The fiber can be replaced without a workover, meaning that newer fiber systems can be deployed quickly as they become available.

The versatility of the system allows it to be used to monitor reservoir flow in places where production logs can’t be run. SensaLine, a fiber optic-enabled 1?8-in. slickline developed by Schlumberger, was primarily aimed to help optimize gas lift valves in wells that do not already have fiber optics installed. However, this has found another application in a fractured gas wells in Canada. In these wells “the slow production of water along with the gas can eventually kill the wells,” said Robert Greenaway, product champion for fiber optics. “Several clients have found that the one solution to this is to run the production tubing down below the perforations, using the resulting accelerated gas flow up the tubing like a vacuum cleaner to remove the water as it is produced.

“However, this prevents conventional production logging without pulling the tubing. With DTS the thermal flow effects can be seen through the tubing, allowing zonal flow allocation to be determined without the cost and time of a workover rig.”

In addition to the fiber itself, Schlumberger has developed an interpretation and modeling software suite called THERMA to help operators decide when to use the DTS system and to aid in the interpretation of resulting datasets. THERMA enables evaluation of multiple production scenarios by analyzing thermal sensitivity to variables such as zonal productivity indices and gas and water production.

“Oil loses heat as it flows up,” said George Brown, interpretation development manager for Schlumberger. “It’s flow-rate dependent. A change in temperature tells you how much fluid is flowing from each reservoir. The flow causes the pressure drop, which changes the temperature. THERMA takes all of this into account.”

Optimal input data to THERMA software modeling includes:
• Reservoir properties for each layer, including permeability, pressure, rock and flowing-fluid properties, reservoir thickness, skin effect, and drainage radius;
• Completion details, including casing, tubing, cement, wellbore profile, and surrounding fluids; and
• The geothermal gradient, determined theoretically or by measurement.

The software has many uses for SAGD wells. In one test in Canada the fiber was installed in the lower producing well while the upper well was used for steam injection.

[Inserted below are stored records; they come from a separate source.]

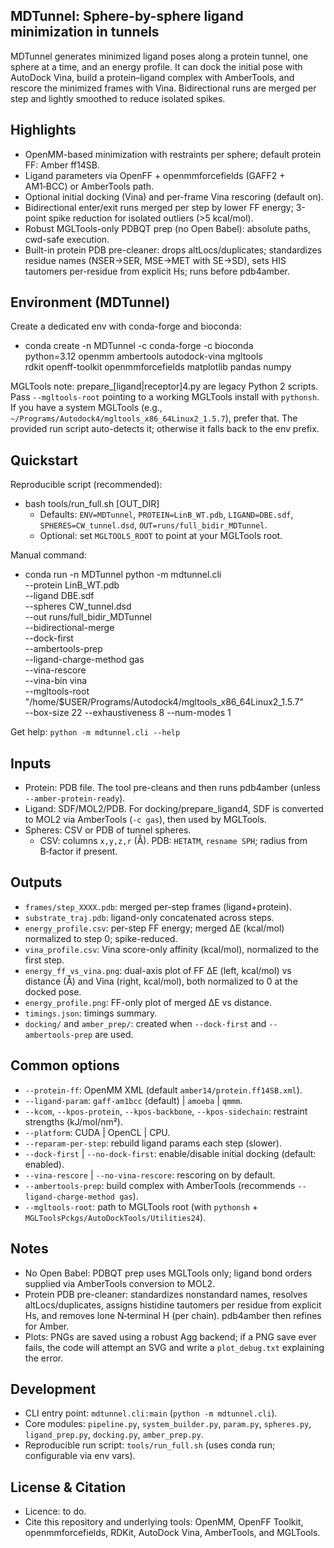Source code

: ## MDTunnel: Sphere-by-sphere ligand minimization in tunnels

MDTunnel generates minimized ligand poses along a protein tunnel, one sphere at a time, and an energy profile. It can dock the initial pose with AutoDock Vina, build a protein–ligand complex with AmberTools, and rescore the minimized frames with Vina. Bidirectional runs are merged per step and lightly smoothed to reduce isolated spikes.

## Highlights

- OpenMM-based minimization with restraints per sphere; default protein FF: Amber ff14SB.
- Ligand parameters via OpenFF + openmmforcefields (GAFF2 + AM1‑BCC) or AmberTools path.
- Optional initial docking (Vina) and per-frame Vina rescoring (default on).
- Bidirectional enter/exit runs merged per step by lower FF energy; 3-point spike reduction for isolated outliers (>5 kcal/mol).
- Robust MGLTools-only PDBQT prep (no Open Babel): absolute paths, cwd-safe execution.
- Built-in protein PDB pre-cleaner: drops altLocs/duplicates; standardizes residue names (NSER→SER, MSE→MET with SE→SD), sets HIS tautomers per-residue from explicit Hs; runs before pdb4amber.

## Environment (MDTunnel)

Create a dedicated env with conda-forge and bioconda:
- conda create -n MDTunnel -c conda-forge -c bioconda \
  python=3.12 openmm ambertools autodock-vina mgltools \
  rdkit openff-toolkit openmmforcefields matplotlib pandas numpy

MGLTools note: prepare_[ligand|receptor]4.py are legacy Python 2 scripts. Pass `--mgltools-root` pointing to a working MGLTools install with `pythonsh`. If you have a system MGLTools (e.g., `~/Programs/Autodock4/mgltools_x86_64Linux2_1.5.7`), prefer that. The provided run script auto-detects it; otherwise it falls back to the env prefix.

## Quickstart

Reproducible script (recommended):
- bash tools/run_full.sh [OUT_DIR]
  - Defaults: `ENV=MDTunnel`, `PROTEIN=LinB_WT.pdb`, `LIGAND=DBE.sdf`, `SPHERES=CW_tunnel.dsd`, `OUT=runs/full_bidir_MDTunnel`.
  - Optional: set `MGLTOOLS_ROOT` to point at your MGLTools root.

Manual command:
- conda run -n MDTunnel python -m mdtunnel.cli \
  --protein LinB_WT.pdb \
  --ligand DBE.sdf \
  --spheres CW_tunnel.dsd \
  --out runs/full_bidir_MDTunnel \
  --bidirectional-merge \
  --dock-first \
  --ambertools-prep \
  --ligand-charge-method gas \
  --vina-rescore \
  --vina-bin vina \
  --mgltools-root "/home/$USER/Programs/Autodock4/mgltools_x86_64Linux2_1.5.7" \
  --box-size 22 --exhaustiveness 8 --num-modes 1

Get help: `python -m mdtunnel.cli --help`

## Inputs

- Protein: PDB file. The tool pre-cleans and then runs pdb4amber (unless `--amber-protein-ready`).
- Ligand: SDF/MOL2/PDB. For docking/prepare_ligand4, SDF is converted to MOL2 via AmberTools (`-c gas`), then used by MGLTools.
- Spheres: CSV or PDB of tunnel spheres.
  - CSV: columns `x,y,z,r` (Å). PDB: `HETATM`, `resname SPH`; radius from B‑factor if present.

## Outputs

- `frames/step_XXXX.pdb`: merged per-step frames (ligand+protein).
- `substrate_traj.pdb`: ligand-only concatenated across steps.
- `energy_profile.csv`: per-step FF energy; merged ΔE (kcal/mol) normalized to step 0; spike-reduced.
- `vina_profile.csv`: Vina score-only affinity (kcal/mol), normalized to the first step.
- `energy_ff_vs_vina.png`: dual-axis plot of FF ΔE (left, kcal/mol) vs distance (Å) and Vina (right, kcal/mol), both normalized to 0 at the docked pose.
- `energy_profile.png`: FF-only plot of merged ΔE vs distance.
- `timings.json`: timings summary.
- `docking/` and `amber_prep/`: created when `--dock-first` and `--ambertools-prep` are used.

## Common options

- `--protein-ff`: OpenMM XML (default `amber14/protein.ff14SB.xml`).
- `--ligand-param`: `gaff-am1bcc` (default) | `amoeba` | `qmmm`.
- `--kcom`, `--kpos-protein`, `--kpos-backbone`, `--kpos-sidechain`: restraint strengths (kJ/mol/nm²).
- `--platform`: CUDA | OpenCL | CPU.
- `--reparam-per-step`: rebuild ligand params each step (slower).
- `--dock-first` | `--no-dock-first`: enable/disable initial docking (default: enabled).
- `--vina-rescore` | `--no-vina-rescore`: rescoring on by default.
- `--ambertools-prep`: build complex with AmberTools (recommends `--ligand-charge-method gas`).
- `--mgltools-root`: path to MGLTools root (with `pythonsh` + `MGLToolsPckgs/AutoDockTools/Utilities24`).

## Notes

- No Open Babel: PDBQT prep uses MGLTools only; ligand bond orders supplied via AmberTools conversion to MOL2.
- Protein PDB pre-cleaner: standardizes nonstandard names, resolves altLocs/duplicates, assigns histidine tautomers per residue from explicit Hs, and removes lone N‑terminal H (per chain). pdb4amber then refines for Amber.
- Plots: PNGs are saved using a robust Agg backend; if a PNG save ever fails, the code will attempt an SVG and write a `plot_debug.txt` explaining the error.

## Development

- CLI entry point: `mdtunnel.cli:main` (`python -m mdtunnel.cli`).
- Core modules: `pipeline.py`, `system_builder.py`, `param.py`, `spheres.py`, `ligand_prep.py`, `docking.py`, `amber_prep.py`.
- Reproducible run script: `tools/run_full.sh` (uses conda run; configurable via env vars).

## License & Citation

- Licence: to do.
- Cite this repository and underlying tools: OpenMM, OpenFF Toolkit, openmmforcefields, RDKit, AutoDock Vina, AmberTools, and MGLTools.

The data was monitored on THERMA.

“We loaded everything into the software, plotted it, and visualized it,” Greenaway said. “We could see where the well was getting hot. We could monitor the difference in temperature between the producer and the injector — the software does the calculation.” Even with no sensor in the injector well, THERMA used pressure measurements to calculate the temperature of that well.

The need for these systems is likely to grow in the coming years. Tirado said that it’s estimated that a significant sustained growth of high-temperature wells will occur every year through 2011. “These wells are rated at 350° to 500°F (175° to 260°C). Almost 60% will be related to thermal recovery. That’s severe temperature for today’s technology, and fiber optics will be key.”